Additional optimizations can be optionally applied:

  • Drop superfluous leading/trailing zeros in coords
  • Round coords to reduce digits
  • Deduplicate elements (e.g. multiple vt entries with identical coords)

Workaround for TTS bug

Split normals are where a vertex shared by multiple faces has a different normal per face. Blender and other modeling tools use split normals to achieve hard-shaded edges without separating faces topologically (duplicating vertices/edges). The Wavefront OBJ format supports split normals by allowing each face to specify a unique normal (and UV for seams) for its vertices while allowing faces to share the vertex elements. Blender's OBJ export feature takes advantage of this support.

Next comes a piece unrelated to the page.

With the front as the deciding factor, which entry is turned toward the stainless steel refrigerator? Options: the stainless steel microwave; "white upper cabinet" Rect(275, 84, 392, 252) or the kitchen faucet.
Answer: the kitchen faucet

In contrast, game engines typically internally require each vertex to have a single normal and UV. Thus OBJ parsers for such engines duplicate vertices/edges in memory at hard-shaded edges and UV seams, so each vertex copy can have a single normal and UV. TTS uses the Unity game engine, and Unity Editor's OBJ viewer correctly performs this duplication. But TTS supports runtime import of OBJ files using different code, likely not provided by Unity.

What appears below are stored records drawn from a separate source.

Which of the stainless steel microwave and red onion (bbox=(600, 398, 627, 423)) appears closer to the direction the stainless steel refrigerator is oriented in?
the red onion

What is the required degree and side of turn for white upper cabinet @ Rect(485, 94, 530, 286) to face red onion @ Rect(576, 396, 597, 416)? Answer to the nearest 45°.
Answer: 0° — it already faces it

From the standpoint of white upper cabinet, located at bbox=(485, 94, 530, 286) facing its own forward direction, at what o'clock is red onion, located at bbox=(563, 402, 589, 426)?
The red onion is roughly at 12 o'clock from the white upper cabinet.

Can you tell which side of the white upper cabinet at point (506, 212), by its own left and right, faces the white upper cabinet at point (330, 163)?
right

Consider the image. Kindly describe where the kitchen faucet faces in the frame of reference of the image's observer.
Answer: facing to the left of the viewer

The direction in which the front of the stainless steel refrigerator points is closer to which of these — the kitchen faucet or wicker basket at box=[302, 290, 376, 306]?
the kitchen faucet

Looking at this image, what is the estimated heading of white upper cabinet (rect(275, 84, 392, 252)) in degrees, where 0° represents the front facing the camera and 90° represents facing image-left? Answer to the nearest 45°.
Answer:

Unfortunately TTS's OBJ importer has a bug in its vertex-duplication logic. It only correctly duplicates a vertex when the faces using it assign different UVs (e.g. a UV seam). It fails to duplicate a vertex when the faces using it only assign different normals but the same UV. Note that in that case it doesn't average the different normals for such a vertex, but completely discards all but the first normal. As a result, all faces using that vertex use the normal from just one face, and edges that are correctly hard-shaded in Blender and Unity Editor appear in TTS to be smoothed but in a distorted way: one face may appear flat while its neighbor appears curved. The effect is dependent on the order in which the faces are listed in the OBJ, not to be confused by the winding order in which vertices are listed for a particular face.

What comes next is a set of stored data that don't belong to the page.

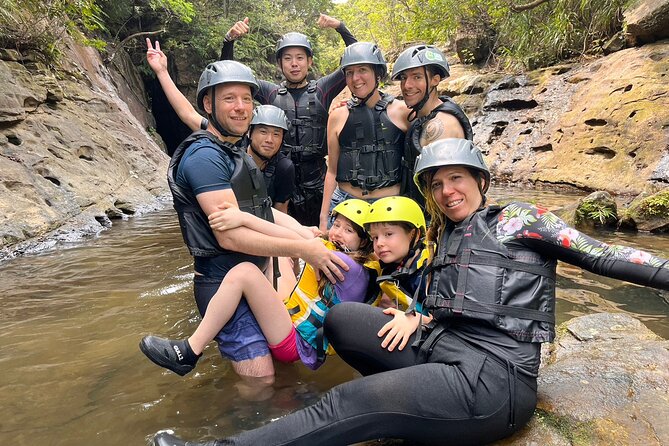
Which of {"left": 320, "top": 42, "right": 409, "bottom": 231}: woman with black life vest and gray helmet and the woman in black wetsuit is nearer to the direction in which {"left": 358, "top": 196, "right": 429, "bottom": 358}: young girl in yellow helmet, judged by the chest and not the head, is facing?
the woman in black wetsuit

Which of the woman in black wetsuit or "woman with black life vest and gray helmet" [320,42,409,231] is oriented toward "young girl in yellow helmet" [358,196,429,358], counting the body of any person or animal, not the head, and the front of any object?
the woman with black life vest and gray helmet

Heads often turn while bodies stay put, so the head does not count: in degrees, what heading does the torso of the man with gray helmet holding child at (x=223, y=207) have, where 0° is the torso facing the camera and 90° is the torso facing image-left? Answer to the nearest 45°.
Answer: approximately 315°

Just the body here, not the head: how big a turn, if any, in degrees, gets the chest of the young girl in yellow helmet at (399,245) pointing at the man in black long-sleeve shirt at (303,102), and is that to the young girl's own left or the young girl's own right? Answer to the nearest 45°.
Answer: approximately 135° to the young girl's own right

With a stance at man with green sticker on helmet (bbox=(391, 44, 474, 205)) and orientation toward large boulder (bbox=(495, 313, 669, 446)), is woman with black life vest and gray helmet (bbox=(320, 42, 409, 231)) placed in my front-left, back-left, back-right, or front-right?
back-right

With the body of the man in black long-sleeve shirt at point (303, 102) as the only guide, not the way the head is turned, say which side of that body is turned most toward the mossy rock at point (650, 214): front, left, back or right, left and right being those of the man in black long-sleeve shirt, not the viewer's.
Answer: left

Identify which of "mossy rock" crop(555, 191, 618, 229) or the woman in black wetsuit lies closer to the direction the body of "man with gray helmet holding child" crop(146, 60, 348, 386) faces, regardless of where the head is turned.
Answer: the woman in black wetsuit

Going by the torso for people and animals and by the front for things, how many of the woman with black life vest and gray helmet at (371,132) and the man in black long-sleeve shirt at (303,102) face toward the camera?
2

For reference, here is another runtime OBJ importer for Unity that correctly duplicates vertices when either the normals or UVs differ among the faces using it: https://forum.unity.com/threads/free-runtime-obj-loader.365884/

To work around this bug in TTS's importer, obj_cleaner optionally pre-duplicates vertices (after any de-duplication performed by the optimization options) only where TTS would fail to do so, namely where the UVs match but the normals don't.

Note that in many cases, in Blender, one can instead use the deprecated Edge Split modifier or the Mesh Split tool to duplicate the vertices before OBJ export. However, that approach has a number of drawbacks, such as discarding custom normals for any split edges, choosing to split edges based on face-angle instead of whether the normals actually differ, and modifying topology (except when the modifier is left staged). Blender expects OBJ importers to follow at least the basic OBJ spec and duplicate vertices if needed by a renderer, so its split tools are designed for other use cases.

Thus obj_cleaner is a cleaner and more-targeted workaround for just the TTS OBJ import bug.